■ **ABOUT THIS TASK**
List, from the lines below, each one with "left" in it.

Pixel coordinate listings

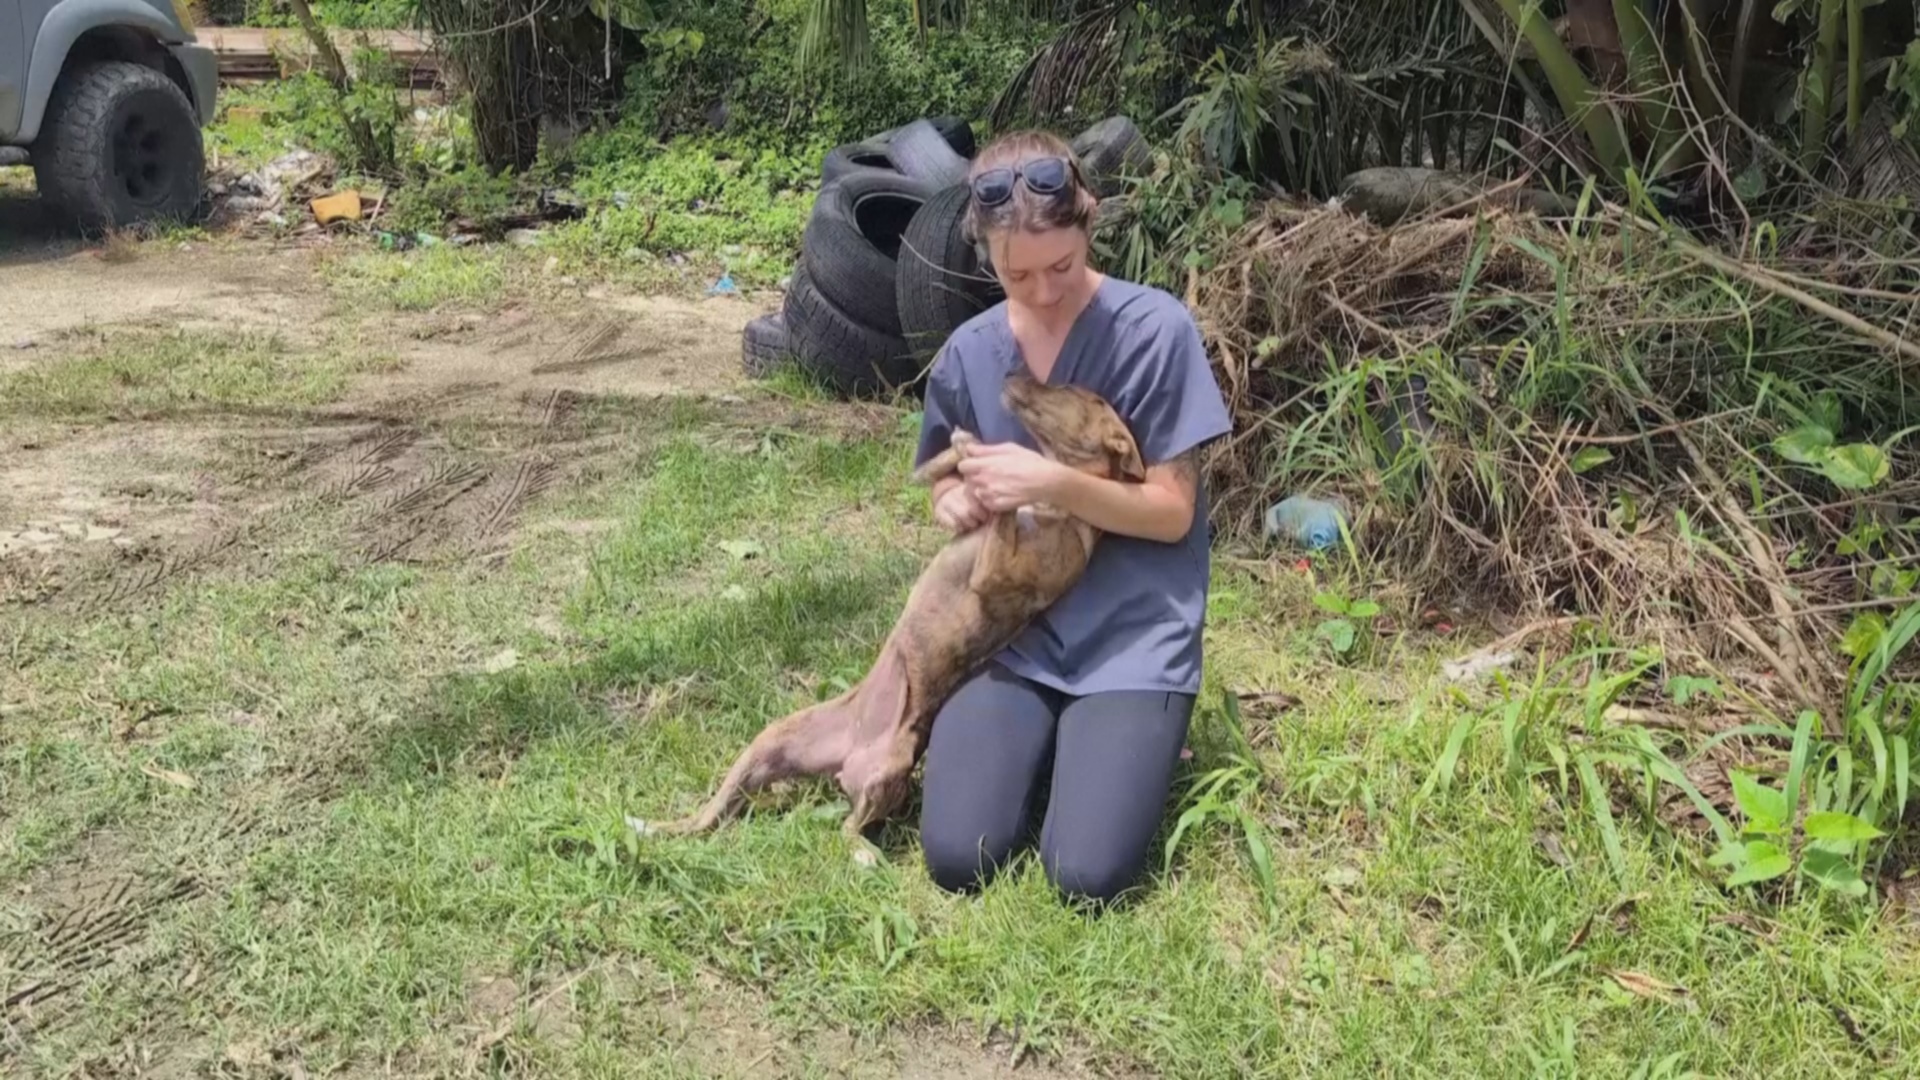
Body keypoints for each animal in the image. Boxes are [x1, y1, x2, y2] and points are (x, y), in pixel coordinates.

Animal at [633, 368, 1136, 857]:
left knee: (845, 831)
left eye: (1073, 390)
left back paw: (865, 857)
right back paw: (654, 826)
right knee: (715, 813)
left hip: (887, 770)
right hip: (771, 741)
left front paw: (990, 467)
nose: (1013, 372)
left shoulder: (997, 571)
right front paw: (961, 449)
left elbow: (1002, 507)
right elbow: (947, 475)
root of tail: (845, 758)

■ **YOUR RESPONSE**
left knee: (845, 831)
left eye: (1073, 390)
left back paw: (865, 857)
left hip: (887, 770)
left front paw: (990, 467)
left shoulder: (997, 571)
left elbow: (1002, 507)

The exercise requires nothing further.